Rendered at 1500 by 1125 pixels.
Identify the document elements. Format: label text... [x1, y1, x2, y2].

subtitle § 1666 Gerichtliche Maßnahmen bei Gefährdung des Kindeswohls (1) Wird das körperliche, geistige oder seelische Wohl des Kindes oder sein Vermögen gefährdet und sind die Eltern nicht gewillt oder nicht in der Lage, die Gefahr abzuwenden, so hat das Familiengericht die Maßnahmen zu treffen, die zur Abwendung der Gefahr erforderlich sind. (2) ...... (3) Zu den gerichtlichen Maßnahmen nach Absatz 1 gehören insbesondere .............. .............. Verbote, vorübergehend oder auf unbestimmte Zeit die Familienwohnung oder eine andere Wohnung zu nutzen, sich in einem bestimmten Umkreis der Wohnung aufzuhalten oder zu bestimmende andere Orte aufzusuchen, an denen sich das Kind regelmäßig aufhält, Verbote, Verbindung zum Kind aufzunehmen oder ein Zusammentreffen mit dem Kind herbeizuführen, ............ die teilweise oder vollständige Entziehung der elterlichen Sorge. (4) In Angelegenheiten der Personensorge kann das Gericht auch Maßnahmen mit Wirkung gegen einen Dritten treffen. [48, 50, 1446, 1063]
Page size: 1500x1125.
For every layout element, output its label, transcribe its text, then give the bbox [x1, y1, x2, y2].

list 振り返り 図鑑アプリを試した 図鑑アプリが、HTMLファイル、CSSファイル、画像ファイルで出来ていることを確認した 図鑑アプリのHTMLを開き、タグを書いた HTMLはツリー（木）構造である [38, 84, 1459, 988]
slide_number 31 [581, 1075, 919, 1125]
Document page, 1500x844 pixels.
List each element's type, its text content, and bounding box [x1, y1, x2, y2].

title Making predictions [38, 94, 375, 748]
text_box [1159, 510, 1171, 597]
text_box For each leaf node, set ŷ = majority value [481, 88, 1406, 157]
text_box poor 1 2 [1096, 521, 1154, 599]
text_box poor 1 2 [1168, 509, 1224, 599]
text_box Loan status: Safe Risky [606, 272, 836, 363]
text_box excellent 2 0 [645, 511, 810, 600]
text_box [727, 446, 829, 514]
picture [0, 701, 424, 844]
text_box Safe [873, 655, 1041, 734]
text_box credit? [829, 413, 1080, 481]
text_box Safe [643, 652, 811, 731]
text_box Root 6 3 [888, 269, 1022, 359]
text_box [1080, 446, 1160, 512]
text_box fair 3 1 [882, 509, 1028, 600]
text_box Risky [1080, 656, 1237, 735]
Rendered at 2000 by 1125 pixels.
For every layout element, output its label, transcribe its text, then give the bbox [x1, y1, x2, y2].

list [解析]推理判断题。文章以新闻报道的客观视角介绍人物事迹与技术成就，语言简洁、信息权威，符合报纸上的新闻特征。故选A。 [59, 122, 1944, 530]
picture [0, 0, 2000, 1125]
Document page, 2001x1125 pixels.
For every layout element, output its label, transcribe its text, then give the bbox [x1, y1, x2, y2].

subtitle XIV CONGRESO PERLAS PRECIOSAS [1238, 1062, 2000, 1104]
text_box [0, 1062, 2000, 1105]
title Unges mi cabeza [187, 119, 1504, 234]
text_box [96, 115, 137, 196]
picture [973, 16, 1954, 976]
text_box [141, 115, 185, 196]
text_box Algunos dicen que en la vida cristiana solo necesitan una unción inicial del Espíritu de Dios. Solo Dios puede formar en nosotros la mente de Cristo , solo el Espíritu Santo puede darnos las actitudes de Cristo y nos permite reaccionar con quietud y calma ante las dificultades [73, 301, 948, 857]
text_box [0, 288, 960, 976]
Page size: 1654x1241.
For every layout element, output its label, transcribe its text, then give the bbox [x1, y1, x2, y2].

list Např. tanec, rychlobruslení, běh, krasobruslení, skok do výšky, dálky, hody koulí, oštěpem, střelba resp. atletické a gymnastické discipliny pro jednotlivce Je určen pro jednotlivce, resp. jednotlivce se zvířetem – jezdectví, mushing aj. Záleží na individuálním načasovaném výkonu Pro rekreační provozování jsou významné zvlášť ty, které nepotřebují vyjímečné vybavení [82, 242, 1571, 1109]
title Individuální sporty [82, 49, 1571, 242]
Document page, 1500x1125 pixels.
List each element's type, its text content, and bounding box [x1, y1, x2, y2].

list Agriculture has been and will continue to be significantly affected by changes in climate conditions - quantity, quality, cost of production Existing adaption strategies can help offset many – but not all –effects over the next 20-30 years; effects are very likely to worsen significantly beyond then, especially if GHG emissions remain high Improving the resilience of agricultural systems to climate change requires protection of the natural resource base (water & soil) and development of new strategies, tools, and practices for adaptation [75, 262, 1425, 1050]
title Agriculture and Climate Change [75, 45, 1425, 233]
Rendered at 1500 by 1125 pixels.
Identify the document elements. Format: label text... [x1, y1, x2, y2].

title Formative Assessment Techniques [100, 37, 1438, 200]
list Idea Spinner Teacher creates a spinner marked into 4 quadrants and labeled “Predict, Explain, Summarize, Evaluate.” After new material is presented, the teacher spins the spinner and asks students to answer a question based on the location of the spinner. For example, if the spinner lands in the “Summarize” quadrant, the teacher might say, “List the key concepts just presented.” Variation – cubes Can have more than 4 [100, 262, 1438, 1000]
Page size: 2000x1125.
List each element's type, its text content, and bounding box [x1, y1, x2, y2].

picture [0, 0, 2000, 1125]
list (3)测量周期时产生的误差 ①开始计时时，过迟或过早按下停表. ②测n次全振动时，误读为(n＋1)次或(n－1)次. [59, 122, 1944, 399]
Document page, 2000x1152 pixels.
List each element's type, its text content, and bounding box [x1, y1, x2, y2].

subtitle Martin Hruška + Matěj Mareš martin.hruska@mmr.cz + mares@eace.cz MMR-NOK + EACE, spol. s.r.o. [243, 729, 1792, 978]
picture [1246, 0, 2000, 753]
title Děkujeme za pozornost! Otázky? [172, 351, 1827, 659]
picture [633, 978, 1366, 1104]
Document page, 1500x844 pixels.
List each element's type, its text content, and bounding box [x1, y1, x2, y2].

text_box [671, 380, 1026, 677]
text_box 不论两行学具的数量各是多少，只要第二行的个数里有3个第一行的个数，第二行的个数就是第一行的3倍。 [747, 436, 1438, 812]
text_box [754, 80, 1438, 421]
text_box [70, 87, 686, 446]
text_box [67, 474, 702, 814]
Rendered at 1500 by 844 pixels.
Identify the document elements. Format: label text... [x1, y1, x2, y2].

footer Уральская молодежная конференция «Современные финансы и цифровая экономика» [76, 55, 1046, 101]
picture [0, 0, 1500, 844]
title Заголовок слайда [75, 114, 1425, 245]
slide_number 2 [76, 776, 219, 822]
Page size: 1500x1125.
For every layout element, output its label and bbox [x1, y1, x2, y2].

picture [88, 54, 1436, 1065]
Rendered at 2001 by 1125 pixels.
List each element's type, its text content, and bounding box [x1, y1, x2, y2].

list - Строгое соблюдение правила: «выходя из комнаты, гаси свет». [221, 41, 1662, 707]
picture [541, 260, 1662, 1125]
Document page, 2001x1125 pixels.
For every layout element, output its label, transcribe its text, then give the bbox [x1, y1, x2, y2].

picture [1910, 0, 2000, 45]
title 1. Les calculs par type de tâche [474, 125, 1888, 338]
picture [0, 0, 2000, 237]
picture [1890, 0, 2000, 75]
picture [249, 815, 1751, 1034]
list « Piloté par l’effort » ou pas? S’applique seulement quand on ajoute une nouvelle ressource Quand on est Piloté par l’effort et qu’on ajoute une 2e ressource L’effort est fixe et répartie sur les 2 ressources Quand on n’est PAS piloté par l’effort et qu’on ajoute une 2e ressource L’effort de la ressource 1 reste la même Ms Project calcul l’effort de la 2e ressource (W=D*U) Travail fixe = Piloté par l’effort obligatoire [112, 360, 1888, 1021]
★ ★ ★ ★ ★ ★ ★
**WORK ORDER**
The whole listing above should be copied out exactly, line by line.

**ANSWER BOX**
Rendered at 1500 by 1125 pixels.
Identify the document elements. Format: label text... [x1, y1, x2, y2].

subtitle § 1666 Gerichtliche Maßnahmen bei Gefährdung des Kindeswohls (1) Wird das körperliche, geistige oder seelische Wohl des Kindes oder sein Vermögen gefährdet und sind die Eltern nicht gewillt oder nicht in der Lage, die Gefahr abzuwenden, so hat das Familiengericht die Maßnahmen zu treffen, die zur Abwendung der Gefahr erforderlich sind. (2) ...... (3) Zu den gerichtlichen Maßnahmen nach Absatz 1 gehören insbesondere .............. .............. Verbote, vorübergehend oder auf unbestimmte Zeit die Familienwohnung oder eine andere Wohnung zu nutzen, sich in einem bestimmten Umkreis der Wohnung aufzuhalten oder zu bestimmende andere Orte aufzusuchen, an denen sich das Kind regelmäßig aufhält, Verbote, Verbindung zum Kind aufzunehmen oder ein Zusammentreffen mit dem Kind herbeizuführen, ............ die teilweise oder vollständige Entziehung der elterlichen Sorge. (4) In Angelegenheiten der Personensorge kann das Gericht auch Maßnahmen mit Wirkung gegen einen Dritten treffen. [48, 50, 1446, 1063]
Page size: 1500x1125.
For every layout element, output its label, transcribe its text, then give the bbox [x1, y1, x2, y2].

list 振り返り 図鑑アプリを試した 図鑑アプリが、HTMLファイル、CSSファイル、画像ファイルで出来ていることを確認した 図鑑アプリのHTMLを開き、タグを書いた HTMLはツリー（木）構造である [38, 84, 1459, 988]
slide_number 31 [581, 1075, 919, 1125]
Document page, 1500x844 pixels.
List each element's type, its text content, and bounding box [x1, y1, x2, y2].

title Making predictions [38, 94, 375, 748]
text_box [1159, 510, 1171, 597]
text_box For each leaf node, set ŷ = majority value [481, 88, 1406, 157]
text_box poor 1 2 [1096, 521, 1154, 599]
text_box poor 1 2 [1168, 509, 1224, 599]
text_box Loan status: Safe Risky [606, 272, 836, 363]
text_box excellent 2 0 [645, 511, 810, 600]
text_box [727, 446, 829, 514]
picture [0, 701, 424, 844]
text_box Safe [873, 655, 1041, 734]
text_box credit? [829, 413, 1080, 481]
text_box Safe [643, 652, 811, 731]
text_box Root 6 3 [888, 269, 1022, 359]
text_box [1080, 446, 1160, 512]
text_box fair 3 1 [882, 509, 1028, 600]
text_box Risky [1080, 656, 1237, 735]
Rendered at 2000 by 1125 pixels.
For every layout element, output its label, transcribe its text, then give the bbox [x1, y1, x2, y2].

list [解析]推理判断题。文章以新闻报道的客观视角介绍人物事迹与技术成就，语言简洁、信息权威，符合报纸上的新闻特征。故选A。 [59, 122, 1944, 530]
picture [0, 0, 2000, 1125]
Document page, 2001x1125 pixels.
For every layout element, output its label, transcribe its text, then give the bbox [x1, y1, x2, y2].

subtitle XIV CONGRESO PERLAS PRECIOSAS [1238, 1062, 2000, 1104]
text_box [0, 1062, 2000, 1105]
title Unges mi cabeza [187, 119, 1504, 234]
text_box [96, 115, 137, 196]
picture [973, 16, 1954, 976]
text_box [141, 115, 185, 196]
text_box Algunos dicen que en la vida cristiana solo necesitan una unción inicial del Espíritu de Dios. Solo Dios puede formar en nosotros la mente de Cristo , solo el Espíritu Santo puede darnos las actitudes de Cristo y nos permite reaccionar con quietud y calma ante las dificultades [73, 301, 948, 857]
text_box [0, 288, 960, 976]
Page size: 1654x1241.
For every layout element, output its label, transcribe its text, then give the bbox [x1, y1, x2, y2].

list Např. tanec, rychlobruslení, běh, krasobruslení, skok do výšky, dálky, hody koulí, oštěpem, střelba resp. atletické a gymnastické discipliny pro jednotlivce Je určen pro jednotlivce, resp. jednotlivce se zvířetem – jezdectví, mushing aj. Záleží na individuálním načasovaném výkonu Pro rekreační provozování jsou významné zvlášť ty, které nepotřebují vyjímečné vybavení [82, 242, 1571, 1109]
title Individuální sporty [82, 49, 1571, 242]
Document page, 1500x1125 pixels.
List each element's type, its text content, and bounding box [x1, y1, x2, y2].

list Agriculture has been and will continue to be significantly affected by changes in climate conditions - quantity, quality, cost of production Existing adaption strategies can help offset many – but not all –effects over the next 20-30 years; effects are very likely to worsen significantly beyond then, especially if GHG emissions remain high Improving the resilience of agricultural systems to climate change requires protection of the natural resource base (water & soil) and development of new strategies, tools, and practices for adaptation [75, 262, 1425, 1050]
title Agriculture and Climate Change [75, 45, 1425, 233]
Rendered at 1500 by 1125 pixels.
Identify the document elements. Format: label text... [x1, y1, x2, y2].

title Formative Assessment Techniques [100, 37, 1438, 200]
list Idea Spinner Teacher creates a spinner marked into 4 quadrants and labeled “Predict, Explain, Summarize, Evaluate.” After new material is presented, the teacher spins the spinner and asks students to answer a question based on the location of the spinner. For example, if the spinner lands in the “Summarize” quadrant, the teacher might say, “List the key concepts just presented.” Variation – cubes Can have more than 4 [100, 262, 1438, 1000]
Page size: 2000x1125.
List each element's type, its text content, and bounding box [x1, y1, x2, y2].

picture [0, 0, 2000, 1125]
list (3)测量周期时产生的误差 ①开始计时时，过迟或过早按下停表. ②测n次全振动时，误读为(n＋1)次或(n－1)次. [59, 122, 1944, 399]
Document page, 2000x1152 pixels.
List each element's type, its text content, and bounding box [x1, y1, x2, y2].

subtitle Martin Hruška + Matěj Mareš martin.hruska@mmr.cz + mares@eace.cz MMR-NOK + EACE, spol. s.r.o. [243, 729, 1792, 978]
picture [1246, 0, 2000, 753]
title Děkujeme za pozornost! Otázky? [172, 351, 1827, 659]
picture [633, 978, 1366, 1104]
Document page, 1500x844 pixels.
List each element's type, its text content, and bounding box [x1, y1, x2, y2].

text_box [671, 380, 1026, 677]
text_box 不论两行学具的数量各是多少，只要第二行的个数里有3个第一行的个数，第二行的个数就是第一行的3倍。 [747, 436, 1438, 812]
text_box [754, 80, 1438, 421]
text_box [70, 87, 686, 446]
text_box [67, 474, 702, 814]
Rendered at 1500 by 844 pixels.
Identify the document elements. Format: label text... [x1, y1, x2, y2].

footer Уральская молодежная конференция «Современные финансы и цифровая экономика» [76, 55, 1046, 101]
picture [0, 0, 1500, 844]
title Заголовок слайда [75, 114, 1425, 245]
slide_number 2 [76, 776, 219, 822]
Page size: 1500x1125.
For every layout element, output its label and bbox [x1, y1, x2, y2].

picture [88, 54, 1436, 1065]
Rendered at 2001 by 1125 pixels.
List each element's type, its text content, and bounding box [x1, y1, x2, y2].

list - Строгое соблюдение правила: «выходя из комнаты, гаси свет». [221, 41, 1662, 707]
picture [541, 260, 1662, 1125]
Document page, 2001x1125 pixels.
For every layout element, output its label, transcribe its text, then give the bbox [x1, y1, x2, y2].

picture [1910, 0, 2000, 45]
title 1. Les calculs par type de tâche [474, 125, 1888, 338]
picture [0, 0, 2000, 237]
picture [1890, 0, 2000, 75]
picture [249, 815, 1751, 1034]
list « Piloté par l’effort » ou pas? S’applique seulement quand on ajoute une nouvelle ressource Quand on est Piloté par l’effort et qu’on ajoute une 2e ressource L’effort est fixe et répartie sur les 2 ressources Quand on n’est PAS piloté par l’effort et qu’on ajoute une 2e ressource L’effort de la ressource 1 reste la même Ms Project calcul l’effort de la 2e ressource (W=D*U) Travail fixe = Piloté par l’effort obligatoire [112, 360, 1888, 1021]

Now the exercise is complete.